The Road Surface Treatments Association (RSTA) has welcomed the manifesto pledges of the Conservatives and Labour to improve the conditions of roads in the country.
As the focal point for the road surface maintenance industry, the RSTA is committed to raising industry standards of roads, representing regional and national organisations.
The fact that road quality is an important issue in the General Election has been welcomed by the Association; in the Conservatives’ manifesto, an additional £2 billion has been committed over the next four years in order to repair the road network – part of a National Infrastructure Strategy, which the party described as the ‘biggest ever pothole-filling programme’.
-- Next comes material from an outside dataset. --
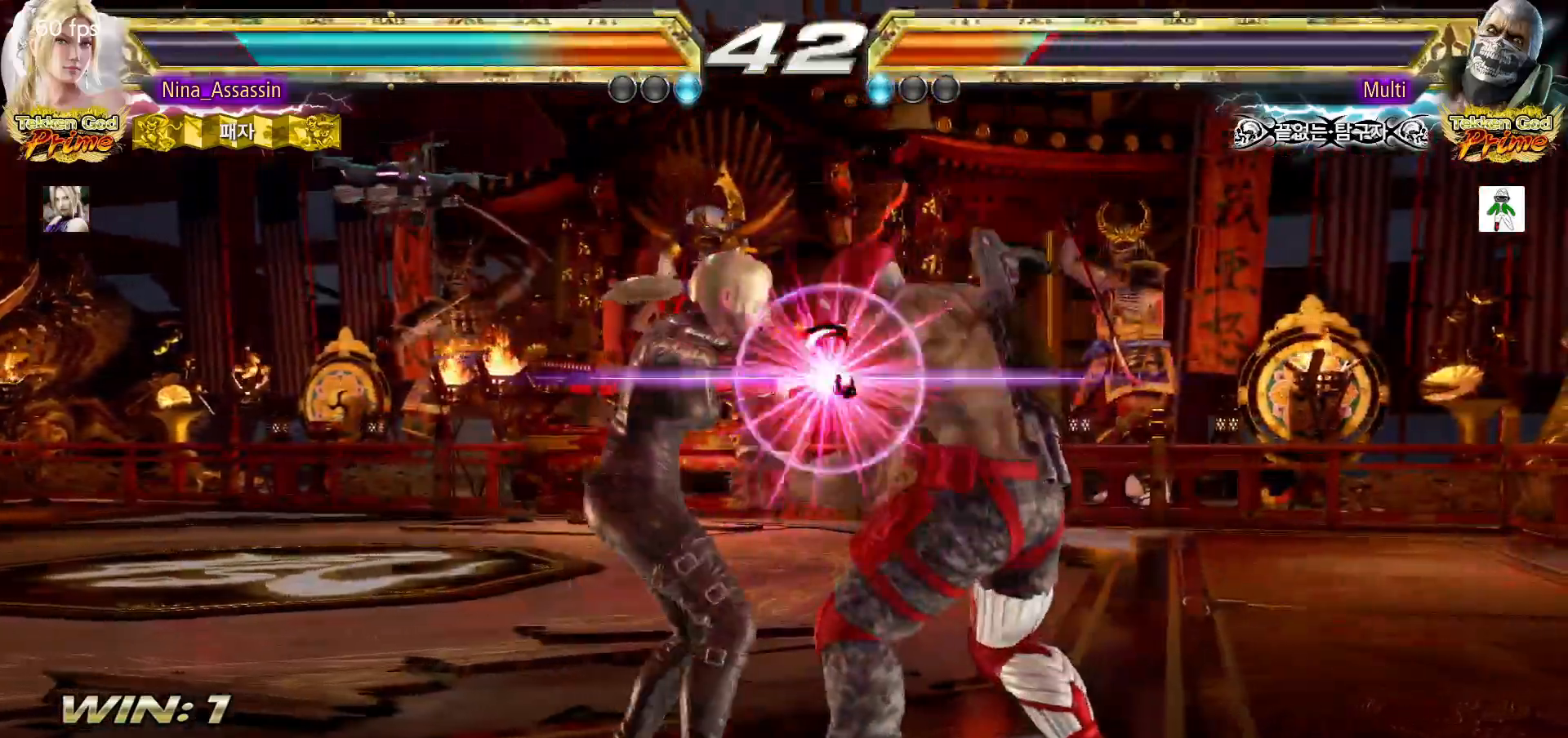
{"dt_ms": 500, "buttons": [], "left_stick": "center"}
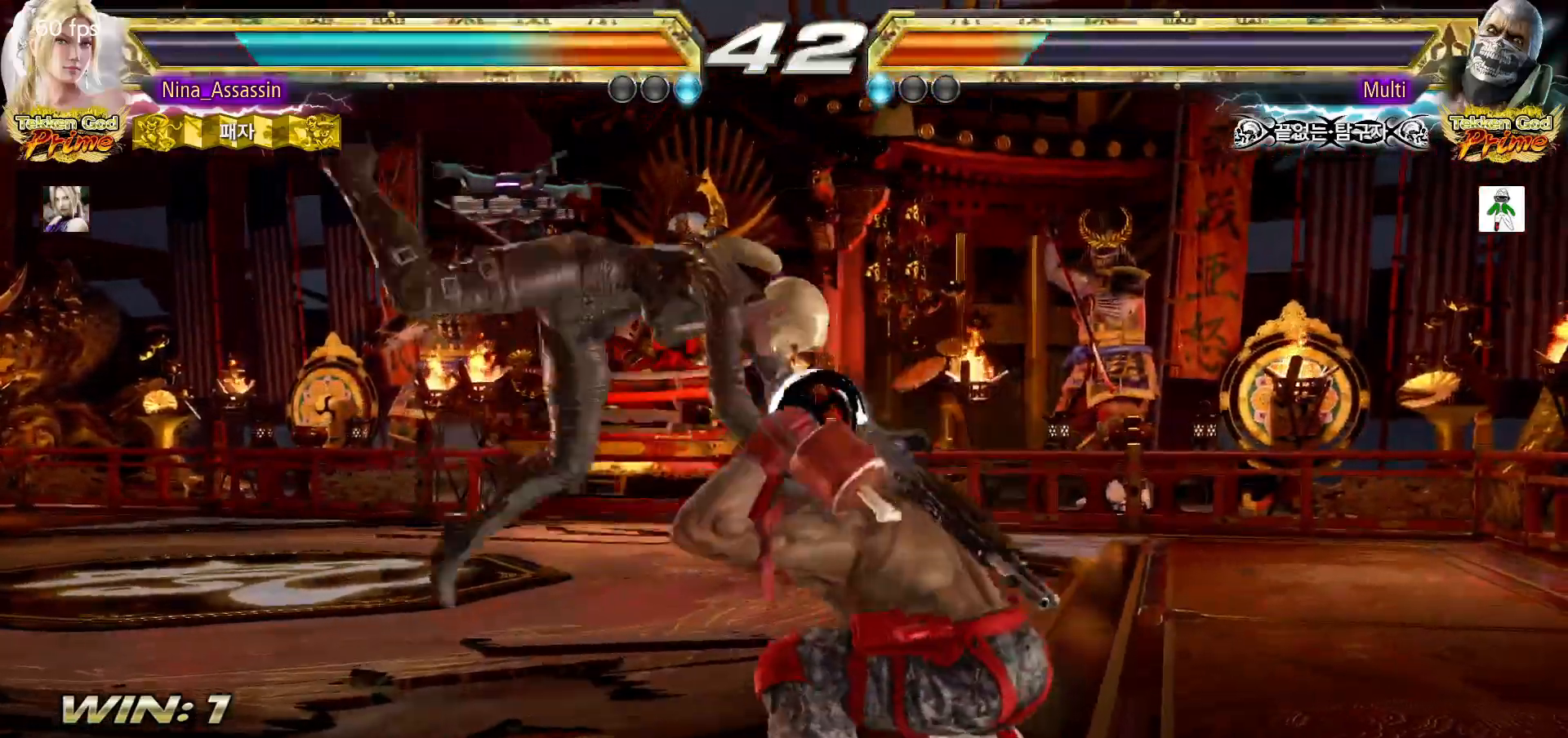
{"dt_ms": 500, "buttons": ["SQUARE"], "left_stick": "center", "events": [[217, "SQUARE", "down"], [267, "SQUARE", "up"], [317, "SQUARE", "down"], [350, "SQUARE", "up"], [400, "SQUARE", "down"], [433, "SQUARE", "up"], [483, "SQUARE", "down"]]}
Labour have also made roads a focal point in their manifesto, pledging to make ‘neglected local roads safer for drivers’.
Mike Harper, Chief Executive at RSTA, said the pledges are “substantial” and promise to result in “real change.”
He said: “We warmly welcomed the inclusion of pledges to improve the road network in the Conservative and Labour manifestos. We hope that these promises are carried through.
“£2 billion over four years – of additional funding – is a substantial and useful amount to invest to make a real change.”
The state of the roads has been a long-standing issue; research from the Asphalt Industry Alliance has highlighted this.
In their most recent ALARM Survey, it was reported that one in every five roads are in such a poor state that they will need to be replaced in the next five years.
Maintenance budgets are on the rise too, yet there is still an annual carriageway budget shortfall of £657 million, perfectly illustrating the need for investment.
Indeed, if all roads are to be brought up to scratch, it would take 10 years and cost almost £10 billion.
The RSTA added that filling potholes won’t solve the issue, instead calling for the implementation of “proactive maintenance programmes.”